DOCUMENT EXCERPT:
Several factors had an effect on our liquidity during the fiscal year
ended June 30, 2000. First, we used $8.9 million for operating activities, which
primarily relates to an increase in net accounts receivable of $4.9 million due
to an increase in billings to customers in June 2000, an increase in net
inventories of $3.7 million due to timing of project shipments, a decrease in
accounts payable of $2.3 million reflecting the timing of large payments to
vendors, offset by an increase in accrued expenses of $2.0 million, an increase
in deferred revenue of $2.4 million mainly due to a large advance payment from
one customer, an increase of the deferred liability of $2.0 million pursuant to
a technology agreement entered into in connection with NetSat Express' private
placement of common stock and an increase in accrued interest of $1.6 million
for the interest portion of our capital lease obligation not paid as of June 30,
2000.
The second factor affecting liquidity during the fiscal year ended June
30, 2000, was our financing activities. In April, 2000, we completed a secondary
public offering of 2,000,000 shares of our Common Stock for a price of $27.00
per share. We raised net proceeds of approximately $50.1 million net of
underwriting discounts, commissions and other related expenses. The net proceeds
will be used to provide a revolving credit facility for up to $15.0 million to
NetSat Express, for its working capital and general corporate purposes and for
our working capital and general corporate purposes. Management anticipates that
NetSat Express will experience negative cash flow due to the capital investment
required for continued development of its operations and continued loss from
operating activities for an extended period of time.
In August 1999, NetSat Express completed a private placement of common
and preferred stock yielding net proceeds of approximately $7.0 million, net of
issuance costs. These proceeds were used to fund NetSat Express' operations,
expand marketing initiatives, engineering efforts and fund capital expansion. In
October 1999, we, together with NetSat Express, entered into a common stock
purchase agreement with an investor to purchase 2,000,000 shares of NetSat
Express common stock of which 1,400,000 shares were purchased directly from us
(see investing activities below) and 600,000 shares were issued and sold
directly by NetSat Express for $1.5 million. The net proceeds received by NetSat
Express of $1.4 million, net of issuance costs, were used to fund operations,
expand marketing initiatives, engineering efforts and fund capital expansion. In
addition, during the fiscal year ended June 30, 2000, we received $4.2 million
in proceeds from the exercise of stock options.

[Dataset records]

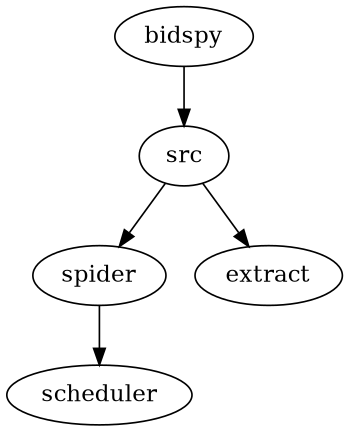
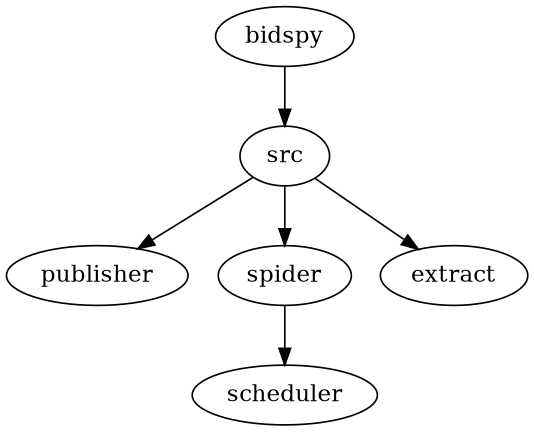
  digraph {
    n1 [label=bidspy]
    n2 [label=src]
+   n3 [label=publisher]
    n4 [label=spider]
    n5 [label=extract]
    n6 [label=scheduler]
    n1 -> n2
+   n2 -> n3
    n2 -> n4
    n2 -> n5
    n4 -> n6
  }
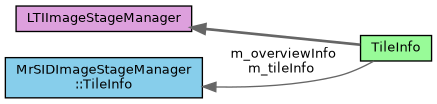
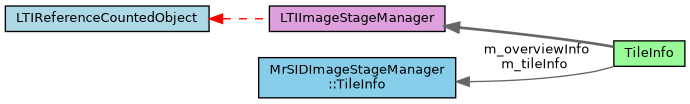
  digraph {
    rankdir=LR
    node [color=black fontname=Helvetica fontsize=10 shape=record style=filled]
    edge [color=gray40 dir=back fontname=Helvetica fontsize=10 labelfontname=Helvetica labelfontsize=10]
    n1 [fillcolor=palegreen fontcolor=black height=0.2 label=TileInfo width=0.4]
    n2 [fillcolor=plum height=0.2 label=LTIImageStageManager width=0.4]
+   n3 [fillcolor=lightblue height=0.2 label=LTIReferenceCountedObject width=0.4]
    n4 [fillcolor=skyblue height=0.2 label="MrSIDImageStageManager\l::TileInfo" width=0.4]
    n2 -> n1 [style=bold]
+   n3 -> n2 [color=red style=dashed]
    n4 -> n1 [label=" m_overviewInfo\nm_tileInfo" style=solid]
  }
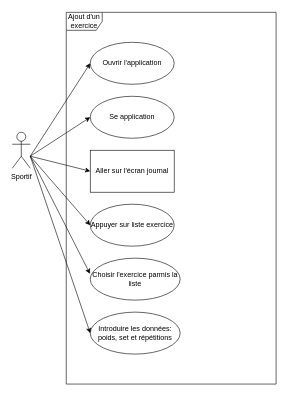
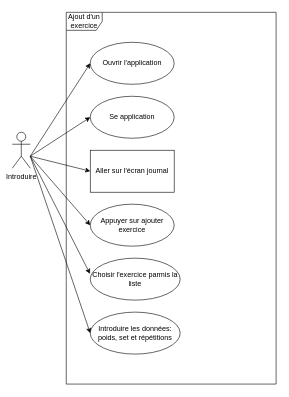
  <mxCell id="0" />
  <mxCell id="1" parent="0" />
  <mxCell id="2" value="Ouvrir l'application" style="ellipse;whiteSpace=wrap;html=1;" parent="1" vertex="1"><mxGeometry x="150" y="70" width="140" height="70" as="geometry" /></mxCell>
- <mxCell id="3" value="Sportif" style="shape=umlActor;verticalLabelPosition=bottom;verticalAlign=top;html=1;" parent="1" vertex="1"><mxGeometry x="20" y="220" width="30" height="60" as="geometry" /></mxCell>
+ <mxCell id="3" value="Introduire" style="shape=umlActor;verticalLabelPosition=bottom;verticalAlign=top;html=1;" parent="1" vertex="1"><mxGeometry x="20" y="220" width="30" height="60" as="geometry" /></mxCell>
  <mxCell id="4" value="Ajout d'un exercice" style="shape=umlFrame;whiteSpace=wrap;html=1;pointerEvents=0;" vertex="1" parent="1"><mxGeometry x="110" y="20" width="350" height="620" as="geometry" /></mxCell>
  <mxCell id="5" value="Se application" style="ellipse;whiteSpace=wrap;html=1;" vertex="1" parent="1"><mxGeometry x="150" y="160" width="140" height="70" as="geometry" /></mxCell>
  <mxCell id="6" value="Aller sur l'écran journal" style="whiteSpace=wrap;html=1;rounded=0;" vertex="1" parent="1"><mxGeometry x="150" y="250" width="140" height="70" as="geometry" /></mxCell>
  <mxCell id="7" value="Choisir l'exercice parmis la liste" style="ellipse;whiteSpace=wrap;html=1;" vertex="1" parent="1"><mxGeometry x="150" y="430" width="150" height="70" as="geometry" /></mxCell>
- <mxCell id="8" value="Appuyer sur liste exercice" style="ellipse;whiteSpace=wrap;html=1;" vertex="1" parent="1"><mxGeometry x="150" y="340" width="140" height="70" as="geometry" /></mxCell>
+ <mxCell id="8" value="Appuyer sur ajouter exercice" style="ellipse;whiteSpace=wrap;html=1;" vertex="1" parent="1"><mxGeometry x="150" y="340" width="140" height="70" as="geometry" /></mxCell>
  <mxCell id="9" value="Introduire les données: poids, set et répétitions" style="ellipse;whiteSpace=wrap;html=1;" vertex="1" parent="1"><mxGeometry x="150" y="520" width="150" height="70" as="geometry" /></mxCell>
  <mxCell id="10" value="" style="endArrow=classic;html=1;rounded=0;entryX=0;entryY=0.5;entryDx=0;entryDy=0;" edge="1" parent="1" target="6"><mxGeometry width="50" height="50" relative="1" as="geometry"><mxPoint x="50" y="260" as="sourcePoint" /><mxPoint x="90" y="290" as="targetPoint" /></mxGeometry></mxCell>
  <mxCell id="11" value="" style="endArrow=classic;html=1;rounded=0;entryX=0;entryY=0.5;entryDx=0;entryDy=0;" edge="1" parent="1"><mxGeometry width="50" height="50" relative="1" as="geometry"><mxPoint x="50" y="260" as="sourcePoint" /><mxPoint x="150" y="375" as="targetPoint" /></mxGeometry></mxCell>
  <mxCell id="12" value="" style="endArrow=classic;html=1;rounded=0;entryX=-0.003;entryY=0.372;entryDx=0;entryDy=0;entryPerimeter=0;" edge="1" parent="1" target="7"><mxGeometry width="50" height="50" relative="1" as="geometry"><mxPoint x="50" y="260" as="sourcePoint" /><mxPoint x="160" y="385" as="targetPoint" /></mxGeometry></mxCell>
  <mxCell id="13" value="" style="endArrow=classic;html=1;rounded=0;entryX=0;entryY=0.5;entryDx=0;entryDy=0;" edge="1" parent="1" target="9"><mxGeometry width="50" height="50" relative="1" as="geometry"><mxPoint x="50" y="260" as="sourcePoint" /><mxPoint x="170" y="395" as="targetPoint" /></mxGeometry></mxCell>
  <mxCell id="14" value="" style="endArrow=classic;html=1;rounded=0;entryX=0;entryY=0.5;entryDx=0;entryDy=0;" edge="1" parent="1" target="2"><mxGeometry width="50" height="50" relative="1" as="geometry"><mxPoint x="50" y="260" as="sourcePoint" /><mxPoint x="180" y="405" as="targetPoint" /></mxGeometry></mxCell>
  <mxCell id="15" value="" style="endArrow=classic;html=1;rounded=0;entryX=0;entryY=0.5;entryDx=0;entryDy=0;" edge="1" parent="1" target="5"><mxGeometry width="50" height="50" relative="1" as="geometry"><mxPoint x="50" y="260" as="sourcePoint" /><mxPoint x="160" y="115" as="targetPoint" /></mxGeometry></mxCell>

TASK REQUIREMENTS:
**a.** The liquidity excerpt names several changes that offset the cash used for operating activities. List each one with its dollar amount.
**b.** According to the liquidity excerpt, what was the price per share in the secondary public offering completed in April 2000?

ANSWERS TO THE EXERCISES:
**a.**
- Increase in accrued expenses: $2.0 million
- Increase in deferred revenue: $2.4 million
- Increase of the deferred liability: $2.0 million
- Increase in accrued interest: $1.6 million

**b.** $27.00 per share.